Markets Hit Record Highs, But How Confident Are You

Make sure your financial advisor and their firm accurately reflect your risk tolerance. With recent volatility and an 800 point market drop in the immediate aftermath of Brexit, just a few weeks later and it looks like nothing but a blip on the radar screen. Since the Brexit vote results were announced, we saw an approximate 800 pt. decline in the DOW, followed by an immediate rebound over the following weeks. At the same time, the yield on the 10-Year Treasury Note has reached historic lows, and as of July 13, 2016, the DOW and S&P 500 have both reached historic highs. Nations like Japan, Sweden and now Germany are fetching negative yields that’s right, you have to pay these nations to let them borrow your money, and many are predicting a recession for Britain as well as the EU.

So while many are reviewing their monthly account statements in the mail or online on their handy-dandy smartphones and tablets, are they truly comfortable with this market, and does their advisor and their firm truly know their risk tolerance Whether you’re a novice investor or well into retirement, chances are you (and your financial advisor) have never experienced an equity or fixed income market with this much volatility. You fixed income investors have probably already been stung by the oil, energy and gas sector meltdown, or you have found Puerto Rico municipal bonds or funds in your accounts which may be causing you additional angst.
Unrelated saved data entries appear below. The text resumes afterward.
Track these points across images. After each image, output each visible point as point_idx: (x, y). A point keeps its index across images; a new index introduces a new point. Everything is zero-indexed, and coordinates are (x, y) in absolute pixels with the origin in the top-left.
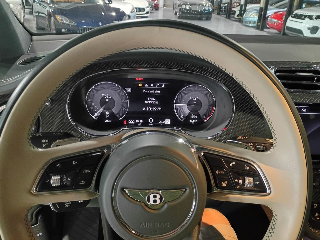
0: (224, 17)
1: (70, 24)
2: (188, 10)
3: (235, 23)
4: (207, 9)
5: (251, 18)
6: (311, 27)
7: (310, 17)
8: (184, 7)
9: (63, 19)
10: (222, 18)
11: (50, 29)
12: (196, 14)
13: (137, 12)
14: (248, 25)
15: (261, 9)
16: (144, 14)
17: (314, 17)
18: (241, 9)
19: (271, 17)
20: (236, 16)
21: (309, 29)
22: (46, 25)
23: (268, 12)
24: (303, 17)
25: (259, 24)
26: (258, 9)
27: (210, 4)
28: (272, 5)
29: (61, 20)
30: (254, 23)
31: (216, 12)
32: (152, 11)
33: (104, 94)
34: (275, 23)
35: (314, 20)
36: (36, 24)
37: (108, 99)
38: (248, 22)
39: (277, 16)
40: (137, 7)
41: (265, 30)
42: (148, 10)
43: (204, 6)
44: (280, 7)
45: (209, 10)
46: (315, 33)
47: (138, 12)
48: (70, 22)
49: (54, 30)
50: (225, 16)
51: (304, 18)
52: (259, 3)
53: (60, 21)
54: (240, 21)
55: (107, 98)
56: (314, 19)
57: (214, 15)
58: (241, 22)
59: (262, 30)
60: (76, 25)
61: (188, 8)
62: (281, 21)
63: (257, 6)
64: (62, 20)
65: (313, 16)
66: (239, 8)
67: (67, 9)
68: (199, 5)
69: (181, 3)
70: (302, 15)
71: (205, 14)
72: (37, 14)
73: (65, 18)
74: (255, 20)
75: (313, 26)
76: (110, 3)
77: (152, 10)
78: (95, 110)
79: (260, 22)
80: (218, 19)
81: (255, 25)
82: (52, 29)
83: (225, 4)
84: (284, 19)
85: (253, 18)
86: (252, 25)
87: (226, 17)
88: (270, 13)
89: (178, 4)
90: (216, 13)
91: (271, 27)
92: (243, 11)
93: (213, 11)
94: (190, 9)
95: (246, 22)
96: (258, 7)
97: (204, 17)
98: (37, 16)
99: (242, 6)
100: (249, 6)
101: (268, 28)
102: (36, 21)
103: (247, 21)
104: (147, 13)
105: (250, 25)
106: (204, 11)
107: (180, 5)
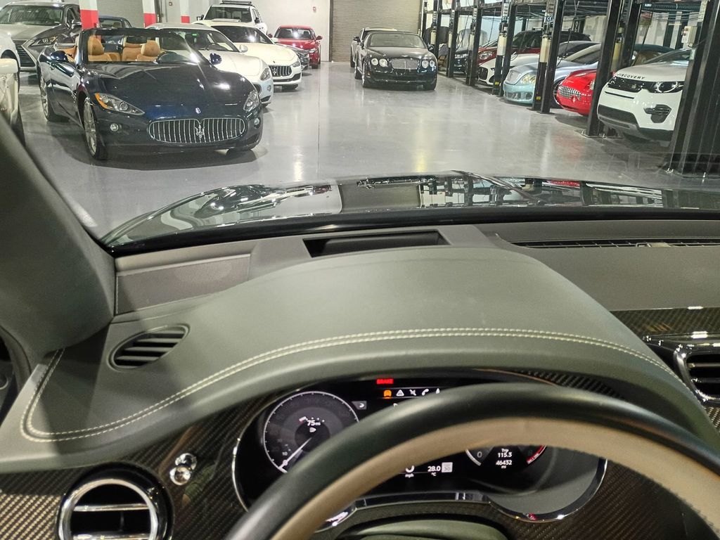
0: (461, 81)
1: (129, 112)
2: (384, 69)
3: (486, 95)
4: (425, 65)
5: (523, 85)
6: (652, 107)
7: (650, 87)
8: (375, 62)
9: (113, 101)
10: (458, 83)
11: (83, 123)
12: (403, 78)
13: (273, 75)
14: (515, 100)
15: (542, 65)
16: (290, 80)
17: (658, 86)
18: (498, 64)
19: (564, 84)
20: (487, 81)
21: (648, 111)
22: (74, 114)
23: (557, 72)
24: (634, 87)
25: (538, 98)
26: (536, 65)
27: (431, 54)
28: (564, 55)
29: (106, 104)
30: (529, 95)
31: (444, 71)
32: (306, 72)
33: (304, 418)
34: (573, 98)
35: (657, 92)
36: (47, 108)
37: (314, 427)
38: (515, 93)
39: (578, 81)
40: (272, 64)
41: (552, 111)
42: (297, 70)
43: (419, 59)
44: (580, 60)
45: (429, 67)
46: (662, 121)
47: (276, 75)
48: (128, 110)
49: (92, 127)
50: (463, 79)
51: (637, 87)
52: (537, 51)
53: (106, 107)
54: (498, 91)
55: (311, 426)
56: (658, 90)
57: (441, 79)
58: (500, 94)
59: (546, 111)
60: (143, 116)
61: (384, 63)
62: (585, 92)
63: (532, 59)
64: (109, 104)
65: (655, 83)
66: (493, 62)
67: (119, 78)
68: (408, 58)
69: (368, 55)
70: (632, 82)
71: (421, 77)
72: (50, 85)
73: (116, 100)
74: (529, 91)
75: (657, 105)
76: (216, 63)
77: (306, 68)
78: (285, 454)
79: (540, 95)
80: (451, 88)
81: (531, 100)
82: (88, 122)
83: (461, 53)
84: (592, 88)
85: (526, 85)
86: (524, 100)
87: (467, 83)
88: (560, 73)
89: (362, 56)
90: (445, 73)
91: (564, 106)
92: (503, 69)
93: (438, 69)
94: (390, 67)
95: (510, 95)
96: (534, 60)
97: (420, 84)
98: (49, 90)
99: (499, 58)
100: (516, 59)
101: (559, 107)
102: (47, 103)
103: (513, 91)
104: (297, 77)
105: (520, 100)
106: (420, 71)
107: (367, 59)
Given the global nature of markets, with so many moving and interrelated parts, it’s really unclear where we go from here. Many market forecasters and pundits paint a picture that investors (those that favor equities or fixed income) may be slowly reaching the top of that roller coaster, and the free-fall may be coming. For example, James Mackintosh wrote an article that appeared in the Wall Street Journal this morning (July 14, 2016), titled The Bull Is on Its Last Legs, suggesting that there is a bond bubble that may soon burst. Prior to that, the Wall Street Journal has recently published articles suggesting that the US domestic utility markets may also potentially be on the verge of a bubble, and that is referring to a sector that has been widely regarded in the past as a safe haven in the face of market volatility. We’ve already seen a big decline and a string of bankruptcy filings in the oil and gas industries, and also in coal and throughout the energy sector.

If you’re not comfortable with what lies ahead, develop a plan and speak with your financial advisor, and be sure that your account records accurately reflects your true risk tolerance. Understand that a financial advisor’s recommendation to hold, or just stay the course, etc. is still investment advice, and it can constitute a recommendation. You should be aware of the legal and regulatory landscape that actually governs your financial advisor’s conduct in other words, are they salespeople required to make suitable recommendations, or are they held to a higher fiduciary standard where they are actually required to place your interests ahead of their own and their firm’s interests Financial advisors, when rendering investment advice, need to consider your age, investment experience, financial situation, investment objectives, tax status, time horizon and risk tolerance. If you’re getting the stay the course, don’t worry routine, but you are uncomfortable, you need to ask yourself whether your financial advisor is really placing your best interests ahead of their own (or their firm’s interests) and make certain they are taking all of these items to heart when making any recommendations to you. This market is likely to turn at some point the cycle will change in the other direction, and the tide will go out. In the words of Warren Buffett, you only know who is swimming without pants when the tide goes out.